How to Identify Termite Problems


Author, Cassie Krejci, Ph.D.

Welcome to Week 5 of the TERM Barrier System blog!

We have a saying in pest management in the south and southeastern areas of the United States:

“It’s not if you get termites, it’s when!”

As I talk with homeowners, builders, and architects about the importance of including pest solutions from the beginning of the home planning process, I stress that termite problems are a major issue that will eventually need to be addressed. Termiticides, pesticides targeted for termites, are traditionally relied upon as the only form of termite control. However, research shows us that even with optimal application of a termiticide before the structure is built, the protection will not last the life of the structure.

TERM Barrier Sealants

For this reason, it is important to include barriers, like the ones we manufacture as part of the TERM® Barrier System, for long term protection of your home or structure against termites and other pests.

Prevent Termite Problems

Today, I’d like to outline a few signs that can be specific to a termite infestation in your home or building. If you think that you may have termites, please contact a licensed pest management professional. In many cases, your first termite inspection may be free!

Inside the home

  1. Suspected water damage

Suspected Water Damage    Suspected Water Damage

Once termites have entered the home, they can cause expensive damage to the home’s structure before the tenants even know there is a problem. Even without wood framing to consume, termites will consume anything that contains cellulose. This includes cabinets, flooring materials, furniture, and even the paper on the back of sheetrock. Signs of termite damage inside the home may initially appear to be water damage in the form of buckling, engorged floors or ceilings. This is due to termites consuming cellulose and subsequent weakening of the building materials. Termites will eat a piece of wood all the way up to the paint layer, leaving it to collapse if touched. Often, your fingers are great tools for “feeling out” weakening in the walls, floors, or furniture.


  1. Termite Droppings

Termite Droppings

Drywood termites leave fecal pellets, or frass, behind wherever they go and this is often a sign of an infestation. Drywood termite frass resembles small pellets, are around 1/25” long, and have elongated ridges. Fun fact: The ridges in termite fecal pellets are unique and a biological adaption developed by the termite to retain as much moisture as possible for nutrition. Be careful! Drywood termite pellets are often mistaken for sawdust and cleaned up without a thought. However, fecal pellets can be a sign of a full-blown drywood termite infestation.


  1. Termite Wings

Termite Wings

When termites swarm, the alates leave an existing colony, fly to a new location, and create a new colony. Alates are a particular life stage of male and female reproductive termites. Termites swarm once or several times a year, depending on species and environmental conditions, but in the south, we can always count on termites swarming around Mother’s Day. How nice, right?

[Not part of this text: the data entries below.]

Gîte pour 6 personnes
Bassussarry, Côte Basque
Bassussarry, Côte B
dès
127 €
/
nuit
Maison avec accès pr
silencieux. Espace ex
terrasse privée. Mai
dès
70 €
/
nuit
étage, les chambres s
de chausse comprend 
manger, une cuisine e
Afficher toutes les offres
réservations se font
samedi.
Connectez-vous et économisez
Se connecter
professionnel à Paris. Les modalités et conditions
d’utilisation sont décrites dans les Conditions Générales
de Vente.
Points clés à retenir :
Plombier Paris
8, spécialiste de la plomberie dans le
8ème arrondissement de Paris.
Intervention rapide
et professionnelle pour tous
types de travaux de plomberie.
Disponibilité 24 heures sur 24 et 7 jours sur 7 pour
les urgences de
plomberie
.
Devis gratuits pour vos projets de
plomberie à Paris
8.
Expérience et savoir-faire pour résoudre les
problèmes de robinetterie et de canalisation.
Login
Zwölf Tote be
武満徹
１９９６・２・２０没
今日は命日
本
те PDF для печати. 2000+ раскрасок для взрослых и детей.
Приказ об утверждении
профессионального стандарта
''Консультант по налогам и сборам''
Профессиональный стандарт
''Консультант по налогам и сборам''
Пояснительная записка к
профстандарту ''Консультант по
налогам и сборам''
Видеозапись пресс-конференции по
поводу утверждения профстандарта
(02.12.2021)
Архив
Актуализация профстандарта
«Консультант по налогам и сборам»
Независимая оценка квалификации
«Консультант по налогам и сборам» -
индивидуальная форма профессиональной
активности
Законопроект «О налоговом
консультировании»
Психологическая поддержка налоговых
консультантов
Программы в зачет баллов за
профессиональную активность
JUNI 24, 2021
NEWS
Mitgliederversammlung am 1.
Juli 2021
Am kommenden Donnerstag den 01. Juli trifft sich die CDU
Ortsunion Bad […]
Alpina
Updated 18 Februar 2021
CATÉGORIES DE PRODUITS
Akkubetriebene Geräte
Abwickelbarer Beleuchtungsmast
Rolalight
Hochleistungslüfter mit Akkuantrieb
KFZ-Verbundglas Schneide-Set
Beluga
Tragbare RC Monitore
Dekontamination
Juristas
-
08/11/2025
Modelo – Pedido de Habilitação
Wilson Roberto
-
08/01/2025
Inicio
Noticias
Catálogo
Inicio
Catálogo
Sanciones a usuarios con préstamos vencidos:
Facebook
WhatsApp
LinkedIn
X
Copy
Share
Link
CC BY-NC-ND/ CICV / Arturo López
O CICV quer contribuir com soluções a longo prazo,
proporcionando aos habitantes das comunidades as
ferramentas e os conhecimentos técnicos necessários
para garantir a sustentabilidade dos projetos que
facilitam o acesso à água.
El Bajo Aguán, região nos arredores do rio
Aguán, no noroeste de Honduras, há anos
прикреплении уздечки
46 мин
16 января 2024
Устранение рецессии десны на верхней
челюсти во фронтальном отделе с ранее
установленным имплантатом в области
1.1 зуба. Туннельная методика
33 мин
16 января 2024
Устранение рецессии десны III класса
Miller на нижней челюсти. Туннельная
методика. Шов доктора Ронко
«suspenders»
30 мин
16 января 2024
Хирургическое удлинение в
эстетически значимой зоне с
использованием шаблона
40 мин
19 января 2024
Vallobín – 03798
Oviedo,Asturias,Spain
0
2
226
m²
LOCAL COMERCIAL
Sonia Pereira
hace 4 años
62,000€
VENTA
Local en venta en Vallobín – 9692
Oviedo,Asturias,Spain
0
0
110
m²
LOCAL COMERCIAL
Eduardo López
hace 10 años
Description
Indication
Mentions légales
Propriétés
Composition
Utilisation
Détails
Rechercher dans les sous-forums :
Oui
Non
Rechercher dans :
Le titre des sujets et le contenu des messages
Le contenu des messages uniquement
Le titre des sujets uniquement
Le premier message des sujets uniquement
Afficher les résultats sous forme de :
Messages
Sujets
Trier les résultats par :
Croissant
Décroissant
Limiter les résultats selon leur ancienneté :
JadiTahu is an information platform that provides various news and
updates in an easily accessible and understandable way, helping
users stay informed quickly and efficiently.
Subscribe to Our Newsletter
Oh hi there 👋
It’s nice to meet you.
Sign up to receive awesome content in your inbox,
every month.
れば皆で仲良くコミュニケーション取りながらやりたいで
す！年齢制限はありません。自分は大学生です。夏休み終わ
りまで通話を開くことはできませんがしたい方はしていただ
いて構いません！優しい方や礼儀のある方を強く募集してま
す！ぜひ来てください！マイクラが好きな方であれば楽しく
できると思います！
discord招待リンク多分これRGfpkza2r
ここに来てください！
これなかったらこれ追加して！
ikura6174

When alate termites get to where they are going, they will lose their wings. Signs of a new infestation in the home can be seen when termite wings, which resemble transparent fish scales, are found near windows and doors.

Termite Wings 

Outside the home

  1. Mud tubes

Subterranean termite mud tubes are the most telling sign of a termite infestation in and around the home or structure. Mud tubes will be located on the surface of the vertical foundation and run from the soil in to the home. For a structure built with a crawl space, it is important to inspect the interior of the foundation wall, as well. Mud tubes are essential for subterranean termites, as they must maintain contact with the ground. These tubes allow the termites to regulate the temperature and relative humidity as they travel to and from the colony. Mud tubes can be disrupted by simply using a wire brush to clean the surface of the foundation, and then contacting a pest management professional for treatment options.

Finally, it is important to note that mud tubes are common both inside and outside the home.

Termite Mud Tubes

There are additional ways in which a pest management professional may locate a termite infestation, but these are the easiest to observe by home and property owners. While termiticide pretreatments and remediations are excellent forms of control, Integrated Pest Management is key to long-term termite management. Physical barriers like the ones we have developed in the TERM® Barrier System can provide long-term protection to the home building materials against termites and other pests.